AI-Driven Metadata Enhancement for apcore-toolkit¶

This document outlines the strategy for using Small Language Models (SLMs) like Qwen 1.5 (0.6B - 1.7B) to enhance the metadata extracted by apcore-toolkit-python.

1. Goal¶

The toolkit's primary mission is to make existing code "AI-Perceivable". While static analysis (regex, AST) is efficient, it often fails to: - Generate meaningful description and documentation for legacy code. - Create effective ai_guidance for complex error handling. - Infer input_schema for functions using *args or **kwargs.

Using a local SLM allows the toolkit to "understand" the code logic and fill these gaps with high speed and zero cost.

2. Architecture: Local LLM Provider (Option B)¶

To keep apcore-toolkit-python lightweight, we DO NOT bundle model weights. Instead, we use an OpenAI-compatible local API provider (e.g., Ollama, vLLM, LM Studio).

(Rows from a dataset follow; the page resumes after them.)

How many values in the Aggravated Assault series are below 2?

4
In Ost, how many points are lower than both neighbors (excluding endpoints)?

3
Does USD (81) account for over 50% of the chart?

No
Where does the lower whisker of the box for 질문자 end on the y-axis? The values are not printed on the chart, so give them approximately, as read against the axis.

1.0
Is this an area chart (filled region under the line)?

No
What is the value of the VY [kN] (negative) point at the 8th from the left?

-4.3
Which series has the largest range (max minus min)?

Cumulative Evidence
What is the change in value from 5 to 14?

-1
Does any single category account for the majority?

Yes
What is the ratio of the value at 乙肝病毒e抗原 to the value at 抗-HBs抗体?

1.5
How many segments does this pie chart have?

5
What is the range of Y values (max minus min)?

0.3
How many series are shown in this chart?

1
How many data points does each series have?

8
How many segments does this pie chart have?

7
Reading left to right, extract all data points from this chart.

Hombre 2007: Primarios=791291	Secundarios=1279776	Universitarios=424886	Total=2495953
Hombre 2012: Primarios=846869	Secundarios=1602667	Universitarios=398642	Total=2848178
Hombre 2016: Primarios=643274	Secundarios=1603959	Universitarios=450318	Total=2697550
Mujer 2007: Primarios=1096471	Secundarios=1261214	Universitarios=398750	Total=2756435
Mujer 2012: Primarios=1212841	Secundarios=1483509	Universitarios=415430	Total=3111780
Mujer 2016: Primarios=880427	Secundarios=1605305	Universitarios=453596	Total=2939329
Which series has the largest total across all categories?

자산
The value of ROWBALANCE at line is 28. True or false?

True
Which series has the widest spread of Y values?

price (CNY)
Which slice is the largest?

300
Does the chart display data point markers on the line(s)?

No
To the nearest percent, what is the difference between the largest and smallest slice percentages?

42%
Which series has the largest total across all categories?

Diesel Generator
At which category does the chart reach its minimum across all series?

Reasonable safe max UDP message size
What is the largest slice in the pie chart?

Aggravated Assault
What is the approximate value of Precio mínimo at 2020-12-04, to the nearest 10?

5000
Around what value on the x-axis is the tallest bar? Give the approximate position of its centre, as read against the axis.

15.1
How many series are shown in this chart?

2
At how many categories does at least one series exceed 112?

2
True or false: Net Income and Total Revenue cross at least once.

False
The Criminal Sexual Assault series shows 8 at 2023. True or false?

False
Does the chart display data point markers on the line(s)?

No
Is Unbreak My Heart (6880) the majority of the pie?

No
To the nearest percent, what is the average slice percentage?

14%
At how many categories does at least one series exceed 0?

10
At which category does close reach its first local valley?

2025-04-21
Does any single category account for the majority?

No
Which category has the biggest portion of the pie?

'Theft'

Configuration via Environment Variables¶

The AI enhancement feature is controlled by the following environment variables:

Variable	Description	Default
`APCORE_AI_ENABLED`	Whether to enable SLM-based metadata enhancement.	`false`
`APCORE_AI_ENDPOINT`	The URL of the OpenAI-compatible local API.	`http://localhost:11434/v1`
`APCORE_AI_MODEL`	The model name to use (e.g., `qwen:0.6b`).	`qwen:0.6b`
`APCORE_AI_THRESHOLD`	Confidence threshold for AI-generated metadata (0-1).	`0.7`

3. Recommended Setup (Ollama)¶

For the best developer experience, we recommend using Ollama:

Install Ollama.
Pull the recommended model:
```
ollama run qwen:0.6b
```

Configure environment:

export APCORE_AI_ENABLED=true
export APCORE_AI_MODEL="qwen:0.6b"

4. Enhancement Workflow¶

When APCORE_AI_ENABLED is set to true, the Scanner will:

Extract static metadata from docstrings and type hints.
Identify missing fields (e.g., empty description or missing ai_guidance).
Send code snippets to the local SLM with a structured prompt.
Merge the AI-generated metadata into the final ScannedModule, marking them with a x-generated-by: "slm" tag for human audit.

5. Security and Privacy¶

No Data Leakage: Since the model runs locally, your source code never leaves your machine.
Auditability: All AI-generated fields MUST be reviewed by the developer before committing the generated apcore.yaml.